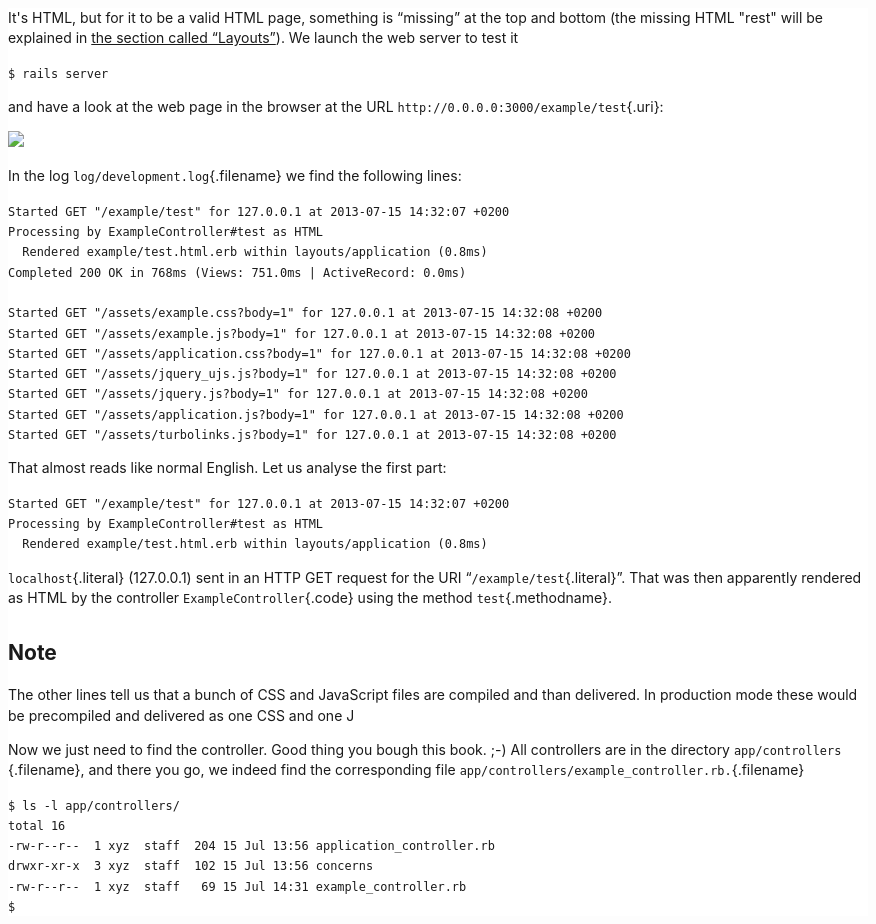 It's HTML, but for it to be a valid HTML page, something is “missing” at
the top and bottom (the missing HTML "rest" will be explained in [the
section called “Layouts”](#erb_layouts "Layouts")). We launch the web
server to test it

``` {.screen}
$ rails server
```

and have a look at the web page in the browser at the URL
`http://0.0.0.0:3000/example/test`{.uri}:

![](screenshots/example-test-erb.jpg)

In the log `log/development.log`{.filename} we find the following lines:

``` {.programlisting}
Started GET "/example/test" for 127.0.0.1 at 2013-07-15 14:32:07 +0200
Processing by ExampleController#test as HTML
  Rendered example/test.html.erb within layouts/application (0.8ms)
Completed 200 OK in 768ms (Views: 751.0ms | ActiveRecord: 0.0ms)

Started GET "/assets/example.css?body=1" for 127.0.0.1 at 2013-07-15 14:32:08 +0200
Started GET "/assets/example.js?body=1" for 127.0.0.1 at 2013-07-15 14:32:08 +0200
Started GET "/assets/application.css?body=1" for 127.0.0.1 at 2013-07-15 14:32:08 +0200
Started GET "/assets/jquery_ujs.js?body=1" for 127.0.0.1 at 2013-07-15 14:32:08 +0200
Started GET "/assets/jquery.js?body=1" for 127.0.0.1 at 2013-07-15 14:32:08 +0200
Started GET "/assets/application.js?body=1" for 127.0.0.1 at 2013-07-15 14:32:08 +0200
Started GET "/assets/turbolinks.js?body=1" for 127.0.0.1 at 2013-07-15 14:32:08 +0200
```

That almost reads like normal English. Let us analyse the first part:

``` {.programlisting}
Started GET "/example/test" for 127.0.0.1 at 2013-07-15 14:32:07 +0200
Processing by ExampleController#test as HTML
  Rendered example/test.html.erb within layouts/application (0.8ms)
```

`localhost`{.literal} (127.0.0.1) sent in an HTTP GET request for the
URI “`/example/test`{.literal}”. That was then apparently rendered as
HTML by the controller `ExampleController`{.code} using the method
`test`{.methodname}.

## Note

The other lines tell us that a bunch of CSS and JavaScript files are
compiled and than delivered. In production mode these would be
precompiled and delivered as one CSS and one J

Now we just need to find the controller. Good thing you bough this book.
;-) All controllers are in the directory `app/controllers`{.filename},
and there you go, we indeed find the corresponding file
`app/controllers/example_controller.rb.`{.filename}

``` {.screen}
$ ls -l app/controllers/
total 16
-rw-r--r--  1 xyz  staff  204 15 Jul 13:56 application_controller.rb
drwxr-xr-x  3 xyz  staff  102 15 Jul 13:56 concerns
-rw-r--r--  1 xyz  staff   69 15 Jul 14:31 example_controller.rb
$
```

****************

◆ Problem statement
Each line of the records with the word "literal" in it is to be copied.

◆ Result of the exercise
`localhost`{.literal} (127.0.0.1) sent in an HTTP GET request for the
URI “`/example/test`{.literal}”. That was then apparently rendered as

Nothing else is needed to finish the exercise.